Cauchemars dans le Scada, le retour. Après la vague d’articles sur la vulnérabilité des automates programmables sur lesquels il reste encore beaucoup de travail à faire, après la prise de conscience de la vulnérabilité des protocoles utilisés dans le domaine de la régulation et du contrôle de processus industriel (non, Modbus n’est pas mort et ses héritiers sont à peine mieux protégés), voici que le monde de la sécurité commence à s’intéresser aux vulnérabilités des équipements de commutation propres au secteur de l’industrie de production. L’Ethernet du brick and mortar, la couche de transport des centrales électriques et nucléaires, des réseaux ferroviaires, des haut-fourneaux et des centres de distribution en eau.
Pourquoi ces jours-ci ? parce que Colin Cassidy, Robert Lee et Eireann Leverett se sont penchés sur le sujet et dévoileront le résultat de leurs recherches à l’occasion de la Black Hat Vegas, la semaine prochaine. Et, à l’instar de bien des chercheurs, ils « préparent le terrain et font chauffer la salle en se livrant à quelques confidences auprès de journaliste. Plus précisément Patrick Howell O’Neill du Webzine DailyDot. Et les révélations sont presque sans surprise, tout comme sont sans surprise les noms des « usual suspects » : Siemens, GE, Garrettcom, Opengear.
Tout commence avec les protocoles transportés. Pas ou peu de contrôle d’intégrité cryptographique, authentification approximative ou inexistante, on est encore loin des mécanismes d’échange de signature et de périphériques « signés » de l’informatique traditionnelle. De là à imaginer la possibilité d’injecter des « mises à niveau de firmware » habilement forgés, il n’y a qu’un pas, qui conduit tout droit au pire des scénarii catastrophes ou au plus discret des vecteurs d’espionnage. De la surveillance des capacités de production d’un adversaire à l’attaque façon Stuxnet (mais hébergée non plus sur un automate mais dans un routeur), l’éventail des attaques « man in the middle » est large.
Ces commutateurs, explique Robert Lee à O’Neil, ont longtemps été considérés comme des équipements de seconde importance, de la quincaillerie réseau nécessaire mais totalement sans rôle stratégique. Mais avec l’évolution des infrastructures et leurs ouvertures vers d’autres réseaux, le switch se trouve exposé à des attaques tout à fait classiques. Mais à la différence du secteur TIC lesdits commutateurs présentent des vulnérabilités que l’on rencontre de moins en moins dans les fournitures réseau conventionnelles. Mots de passe par défaut, interfaces d’administration embarquées vulnérables, clefs de chiffrement codées « en dur », absence de protocole d’authentification lors des mises à jour des firmwares… à ceci s’ajoutent des faiblesses protocolaires qui ouvrent la porte à des attaques connues : XSS, XSRF, identifiants de sessions forgés, et pis encore, telles les fameuses « backdoors de maintenance » accessibles via des liaisons IP non chiffrées…

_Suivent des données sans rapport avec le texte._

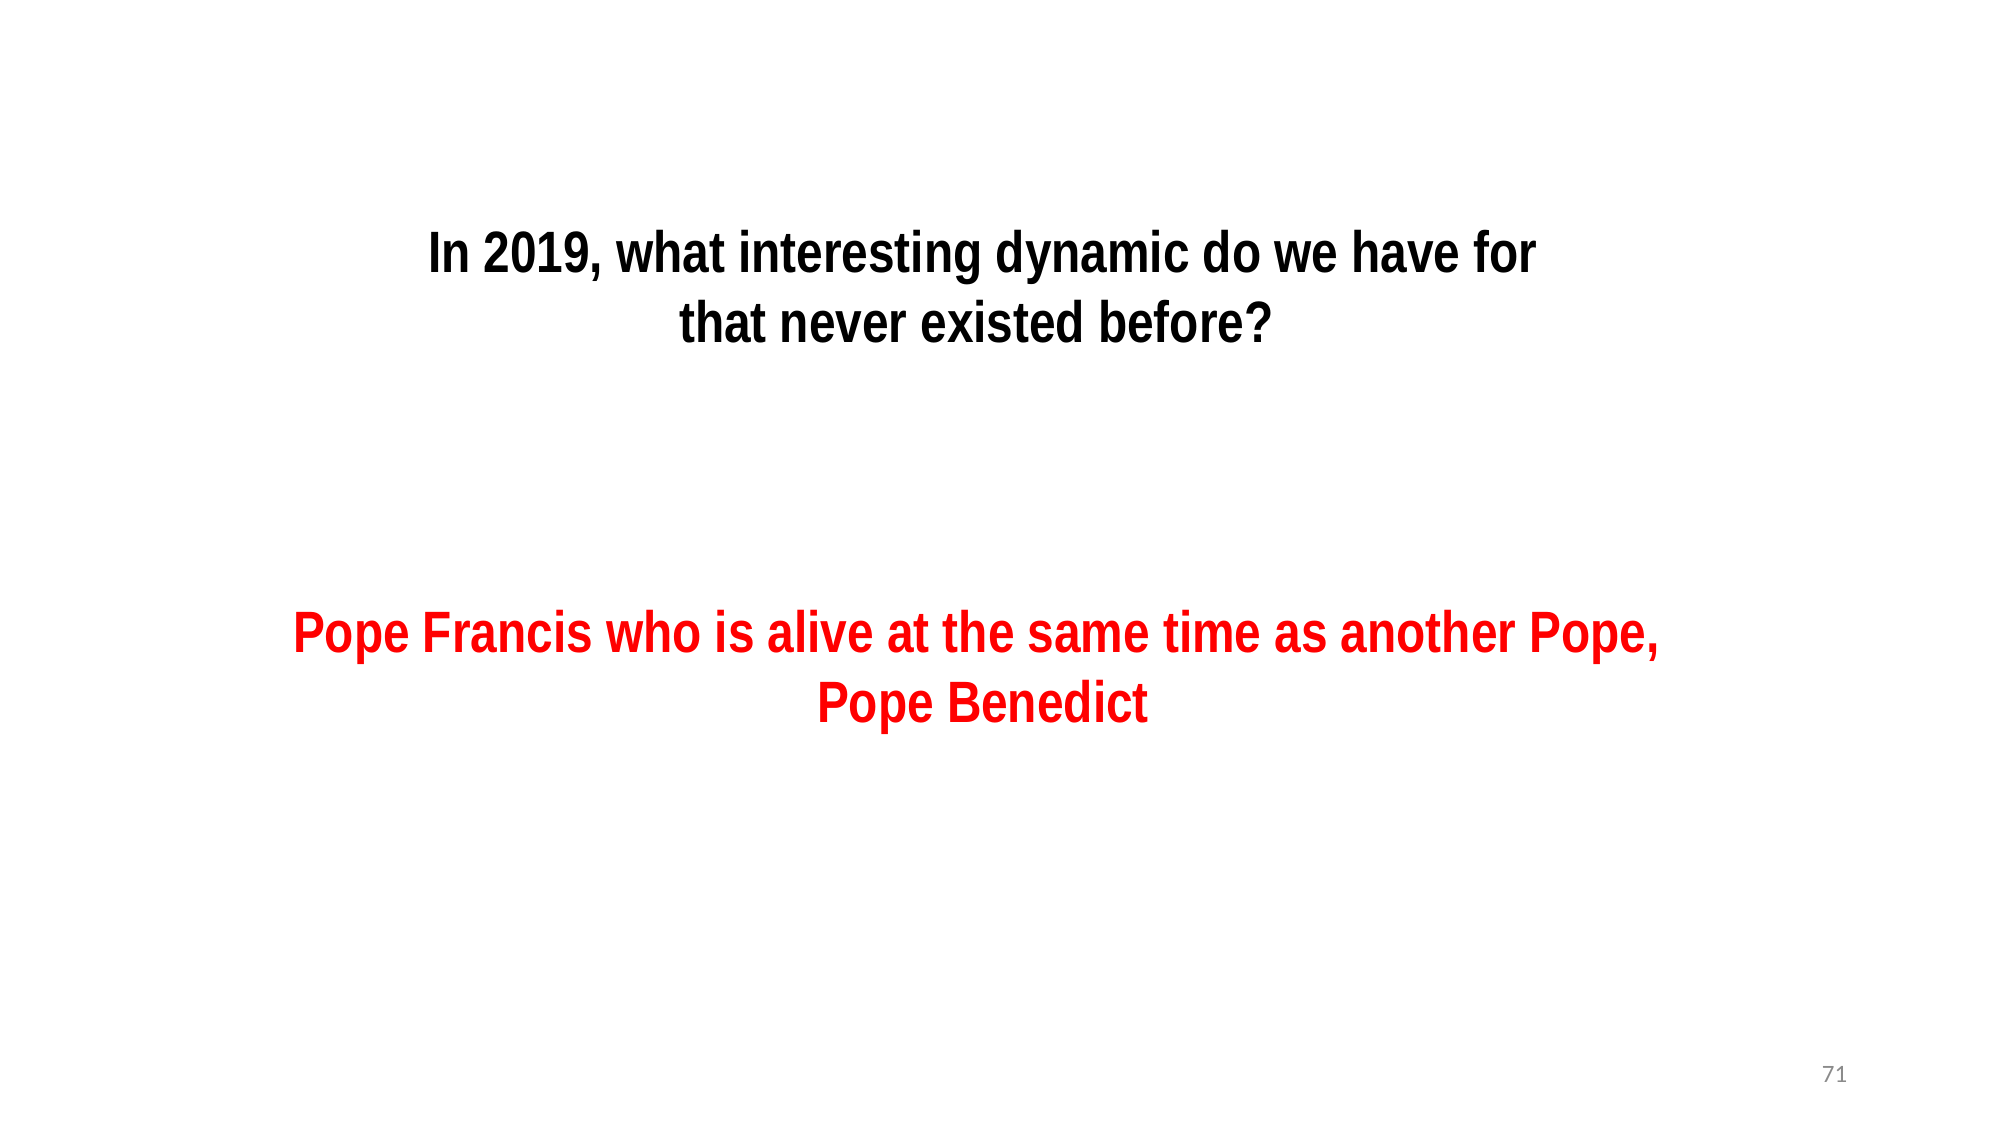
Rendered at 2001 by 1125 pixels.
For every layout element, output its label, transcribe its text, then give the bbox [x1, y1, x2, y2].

Ces failles sont d’autant plus préoccupantes que la fenêtre de vulnérabilité est large. Pour combler de tels défauts, il faut au constructeur entre 1 et 3 ans. Des délais qui peuvent paraître insensés pour qui travaille dans le secteur informatique traditionnel, mais qui ne choquent pas les spécialistes du « process control ». Modifier, ne serait-ce qu’un octet, dans une infrastructure vitale, c’est s’exposer à des conséquences véritablement catastrophiques en cas de régression. Chaque correctif doit être testé dans toutes les configurations possibles. Et, en matière de tests de régression, il faut bien avouer que les vendeurs de matériel ne pratiquent, la plupart du temps, que la règle du « ça marche, on ne touche pas ». Leur situation de quasi-monopole renforce leur position, et seules les initiatives gouvernementales, les incitations des DHS et autre Anssi, commencent à faire évoluer les mentalités.
Chaque année, tant la Black Hat que la Defcon nous apporte son lot de « Die Hard 4 ». Ce qui est miraculeux, c’est qu’en apparence, ces trous ne sont toujours pas exploités, ou très rarement. Pourquoi ? Probablement parce que l’ère du « cracker-vandale » est largement révolue, et que de telles cibles n’intéressent que deux types de pirates potentiels : les Etats-Nation et les concurrents industriels peu scrupuleux. Ces deux profils ne cherchent pas à frapper en « temps de paix », et tentent plutôt d’utiliser ces failles à des fins de renseignement plus que d’action. Les coups de main façon Stuxnet sont rares, fort heureusement. Mais que les tensions internationales viennent à se tendre, et les bugs des routeurs pourraient coûter très cher.